How do you factor #x^4 + 3x^2 + 4#?

1 Answer
Aug 28, 2015

Answer:

Determine that #x^4+3x^2+4# only has quadratic factors with Real coefficients and solve some simultaneous equations to find:

#x^4+3x^2+4 = (x^2+x+2)(x^2-x+2)#

Explanation:

#x^4+3x^2+4# has no linear factors with Real coefficients since #x^4+3x^2+4 >= 4# for all #x in RR#.

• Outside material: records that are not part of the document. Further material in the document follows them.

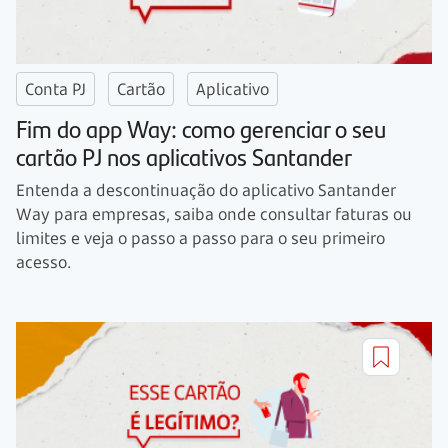
Conta PJ
Cartão
Aplicativo
Fim do app Way: como gerenciar o seu
cartão PJ nos aplicativos Santander
Entenda a descontinuação do aplicativo Santander
Way para empresas, saiba onde consultar faturas ou
limites e veja o passo a passo para o seu primeiro
acesso.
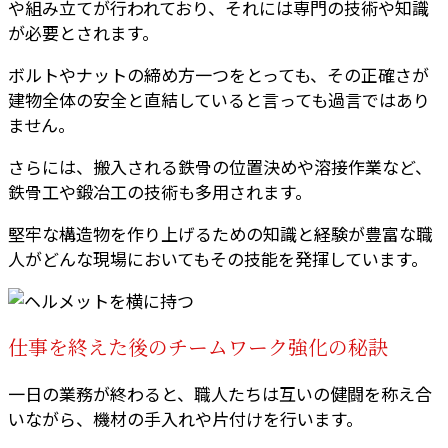
や組み立てが行われており、それには専門の技術や知識
が必要とされます。
ボルトやナットの締め方一つをとっても、その正確さが
建物全体の安全と直結していると言っても過言ではあり
ません。
さらには、搬入される鉄骨の位置決めや溶接作業など、
鉄骨工や鍛冶工の技術も多用されます。
堅牢な構造物を作り上げるための知識と経験が豊富な職
人がどんな現場においてもその技能を発揮しています。
仕事を終えた後のチームワーク強化の秘訣
一日の業務が終わると、職人たちは互いの健闘を称え合
いながら、機材の手入れや片付けを行います。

So let's look for quadratic factors. Since there's no term in #x^3#, these must take the form:

#x^4+3x^2+4 = (x^2+ax+b)(x^2-ax+c)#

#=x^4+(b+c-a^2)x^2+a(c-b)x+bc#

Equating coefficients we find:

(i) #b+c-a^2 = 3#

(ii) #a(c-b) = 0#

(iii) #bc = 4#

From (ii), #a = 0# and/or #b = c#.

If #a = 0#, then we are effectively trying to find linear factors of #t^2+3t+4#, where #t = x^2#. This quadratic in #t# has a negative discriminant (#3^2-4*1*4 = 9-16 = -7#), so only Complex zeros.

So try #b=c#:

From (iii), we get #b = c = 2# or #b = c = -2#. If #a in RR# then #a^2 >= 0# and from (i) we get #b+c = 3+a^2 >= 3#. So #b = c = 2#.

Then #a^2 = b+c-3 = 2+2-3 = 1#. So #a = +-1#

Hence #x^4+3x^2+4 = (x^2+x+2)(x^2-x+2)#